Been running a pi-hole with unbound for years here. Apart from updating the roots file every six months its been sitting there doing it's thing happily without skipping a beat.
I did take a small look at Adguard but couldn't see anything like the tail pihole log option which I tend to have in a tab as I like to see what's going on.
As someone who switched from PiHole to AdGuard Home a couple of years ago, my reason was because PiHole dropped support for adblock style lists that I was using, while AdGuard still supports them.
I don't think you'll miss anything. If pihole works for you, then there is no need to switch to adguard.
One thing I found helpful is configuring my router (asuswrt-merlin) to transparently route all dns request to my adguard instance. You might already heard that some apps and IoT devices tried to be clever and hard-coded their dns server so they can evade dns blocking (I'm looking at you Netflix). If your router support redirecting all dns request to a custom dns server, definitely use it!
I used to do all this, but then I gave up and started paying for NextDNS. It's like having your own Piholes in the cloud. It's like £18/year and is way more reliable than self hosting, especially for something as crucial as DNS for your home. It also has excellent parental controls if you need that, multiple profiles, good logging and analytics and a decent looking privacy policy.
Sure, it's not as fun as self-hosting but it's better then getting shouted at every time someone's app stops working because of some glitch in your setup.
I have run my own PiHole previously. Then I wanted Ad blocking on my phone, so I also setup OpenVPN that ran alongside my PiHole so I could get ad blocking anywhere. I travel often, and then we moved, so I never got it set up again, at the same time I discovered AdGuard could be configured on both home networks for network-level blocking, but they also have device profiles for iOS.
I haven’t had to fuss with PiHole now in years.
If you are happy to do the administration of a PiHole, and the scope it provides, it’s good. I didn’t want to have to fuss with it anymore.
I found it easier to setup adguard as my DHCP server, because I wasn't able to change the default DNS settings of my isp's router.

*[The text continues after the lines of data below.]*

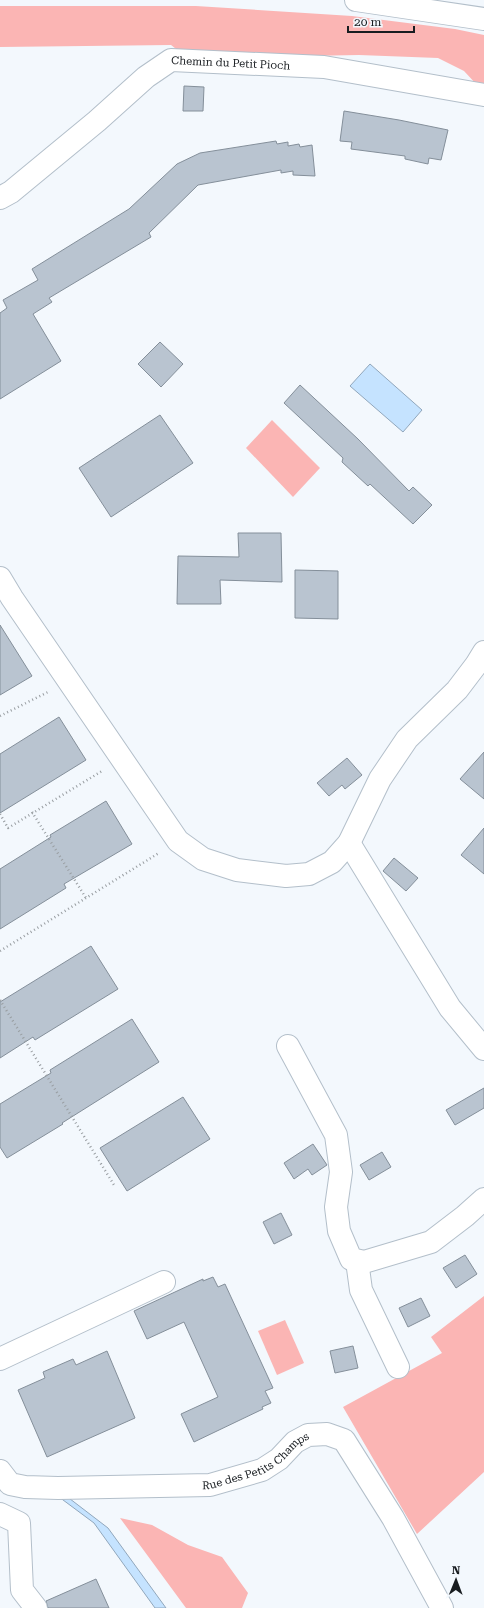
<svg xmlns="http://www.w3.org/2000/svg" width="484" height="1608" font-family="'Roboto Serif',serif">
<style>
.green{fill:#fbb5b4}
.water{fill:#c5e3ff;stroke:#91a7bc}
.building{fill:#b9c4d0;stroke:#848f9a}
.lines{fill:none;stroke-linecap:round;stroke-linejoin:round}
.minor-casing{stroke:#b3bfca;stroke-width:24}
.highway-casing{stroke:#b3bfca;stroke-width:24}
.path{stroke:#999ea2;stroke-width:2.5;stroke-dasharray:1 3;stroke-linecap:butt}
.minor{stroke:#fff;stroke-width:22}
.highway{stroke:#fff;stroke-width:22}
.labels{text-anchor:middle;stroke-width:3;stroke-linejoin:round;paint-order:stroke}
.street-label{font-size:11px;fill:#181c20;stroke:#f3f8fd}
</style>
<rect width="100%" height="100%" fill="#f3f8fd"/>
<!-- green -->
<g class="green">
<path d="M0,6h196l156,10 103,13 29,6v52l-6,-1 -14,-15 -26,-13 -79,-3 -54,1 -125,-4 -9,-7 -171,2z"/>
<path d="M272,420l48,48 -27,29 -47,-49z"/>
<path d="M484,1296v176l-67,62 -74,-127 99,-54 -11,-16z"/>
<path d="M285,1320l19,43 -27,12 -19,-44z"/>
<path d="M120,1518l32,7 36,20 34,12 26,36 -6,15h-56z"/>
</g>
<!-- water -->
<g class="water">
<path d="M370,364l52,46 -19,22 -53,-46z"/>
<path d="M51,1491l10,1 47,36 58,80h-11l-61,-85z"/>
</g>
<!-- building -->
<g class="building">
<path d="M184,86l20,1 -1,24h-20z"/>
<path d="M344,111l55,9 49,10 -7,30 -12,-2 -1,6 -23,-5v-3l-54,-7 1,-7 -12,-1z"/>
<path d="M276,141l1,3 11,-2v4l11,-2 1,3 12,-2 3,31 -22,-1v-4l-12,2v-3l-83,15 -49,48 2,4 -102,61 3,4 -19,12 28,47 -61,38v-86l7,-5 -4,-8 35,-20 -6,-11 97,-60 48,-45 23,-11z"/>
<path d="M160,342l23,22 -22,23 -23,-23z"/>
<path d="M300,385l58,54 51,52 4,-4 19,18 -19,19 -43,-40 -2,2 -26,-24 1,-4 -59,-55z"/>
<path d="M160,415l33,48 -82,54 -32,-49z"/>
<path d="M238,533h43l1,49 -62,-2 1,24h-44l1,-48 61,1z"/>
<path d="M295,570l43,1v48l-43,-1z"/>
<path d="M0,625l32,51 -32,19z"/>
<path d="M59,717l27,43 -86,53v-59z"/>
<path d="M484,752v47l-24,-20z"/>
<path d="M347,758l15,17 -17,14 -3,-4 -13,11 -12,-13z"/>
<path d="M106,801l26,43 -68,40 2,4 -66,41v-60l51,-32 -1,-2z"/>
<path d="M484,828v46l-23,-19z"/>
<path d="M394,858l24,20 -12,13 -23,-20z"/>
<path d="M91,946l27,43 -83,51 -2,-3 -33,21v-56z"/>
<path d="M132,1019l27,43 -97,61 1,1 -56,34 -7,-11v-43l51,-31 -1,-3z"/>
<path d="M484,1088v20l-29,17 -9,-15z"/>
<path d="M183,1097l27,42 -83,52 -27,-43z"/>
<path d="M313,1144l14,21 -15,10 -4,-6 -14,10 -10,-16z"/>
<path d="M382,1152l9,15 -22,13 -9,-15z"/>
<path d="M281,1213l11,22 -18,9 -11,-22z"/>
<path d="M465,1255l12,19 -21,14 -13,-20z"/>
<path d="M213,1277l5,10 7,-3 48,104 -8,3 6,12 -9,4 1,2 -69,33 -13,-28 37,-17 -34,-75 -37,17 -13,-28 69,-32v2z"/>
<path d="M421,1298l9,18 -22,11 -9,-19z"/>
<path d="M353,1346l5,22 -23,5 -5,-22z"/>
<path d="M107,1351l28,67 -88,39 -29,-67 27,-12 -2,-6 30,-13 3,6z"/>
<path d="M96,1579l13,29h-61l-2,-7z"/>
</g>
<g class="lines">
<defs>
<g id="minor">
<path id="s1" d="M0,198l11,-6 86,-71 49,-44 25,-17 153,7 160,28"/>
<path d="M0,578l12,20 166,243 25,18 34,11 49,6 23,-2 23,-12 17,-19 31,-64 27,-40 50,-49 19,-25 8,-13"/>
<path d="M349,843l101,165 34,41"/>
<path d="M288,1046l48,89 5,37 -5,35 3,24 12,28 13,3 67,-20 34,-26 19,-17"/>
<path d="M357,1261l4,29 37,77"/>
<path d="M0,1359l164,-77"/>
<path id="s2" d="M0,1471l10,13 15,3 33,1 152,-3 52,-15 17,-11 16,-17 13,-7 19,-1 17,6 49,78 49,90"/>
<path d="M0,1514l19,9 3,67 14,18"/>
</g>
<path id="highway" d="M356,0l128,19"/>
</defs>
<!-- minor casing -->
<use href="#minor" class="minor-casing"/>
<!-- highway casing -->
<use href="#highway" class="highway-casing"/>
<!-- path -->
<g class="path">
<path d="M0,716l50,-25"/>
<path d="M32,812l54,86"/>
<path d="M0,814l8,14 94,-57"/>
<path d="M0,951l159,-98"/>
<path d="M0,1000l114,185"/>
</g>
<!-- minor -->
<use href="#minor" class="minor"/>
<!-- highway -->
<use href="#highway" class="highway"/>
</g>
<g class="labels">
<!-- street labels -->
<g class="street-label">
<text dy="4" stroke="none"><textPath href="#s1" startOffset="280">Chemin du Petit Pioch</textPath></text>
<text dy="4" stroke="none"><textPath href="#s2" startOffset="269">Rue des Petits Champs</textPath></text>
</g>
</g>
<!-- north arrow -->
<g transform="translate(456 1580) rotate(1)" stroke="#f3f8fd" stroke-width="3" paint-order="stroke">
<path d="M0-3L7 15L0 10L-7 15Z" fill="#181c20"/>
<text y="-6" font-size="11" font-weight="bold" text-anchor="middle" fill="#181c20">N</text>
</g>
<!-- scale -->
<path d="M348 26v6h66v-6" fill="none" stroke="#181c20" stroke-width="2"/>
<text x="354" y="26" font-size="12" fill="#181c20" stroke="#f3f8fd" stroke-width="3" paint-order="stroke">20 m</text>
</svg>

Additionally The web interface was quite laggy on my raspberry pi 1b and it always filled up my sdcard with log data (it's been over a year since when I last used pihole though)
I bought my own router and modem because of that. Cox started locking router features away inside their app and wanted $10/month to change settings on a modem/router combo I was already paying $8/month to rent!
Pihole CPU and memory usage (these are 1 week stats):
Same for Adguard:
So both are kind of the same unless you run on very limited hardware. The docker images are about 100MB for Pihole and 20MB for Adguard. This is probably most important parameter as you can run Adguard on some routers, that have very limited flash storage, but again only matters on extremely limited HW, something like Raspberry Pi has orders of magnitude more resources.
I only use PiHole for a couple of months, it wasn't easy to setup something that worked on my LAN and over internet. Initially I used OpenVPN but was hard to use it with profiles to identify the devices.
Than a tried AdGuard Home, and use it with DoH/DoT server was very simple, and can easily use any profile for each device on LAN or DoH/DoT server.
Can easily search logs and block/allow for each device.
I hosted both, adguard on VPS for whenever i'm outside and pihole in my local network with my adguard's DoQ as upstream.
I also use wireguard so i don't need to switch DNS and to bypass DPI on my phone.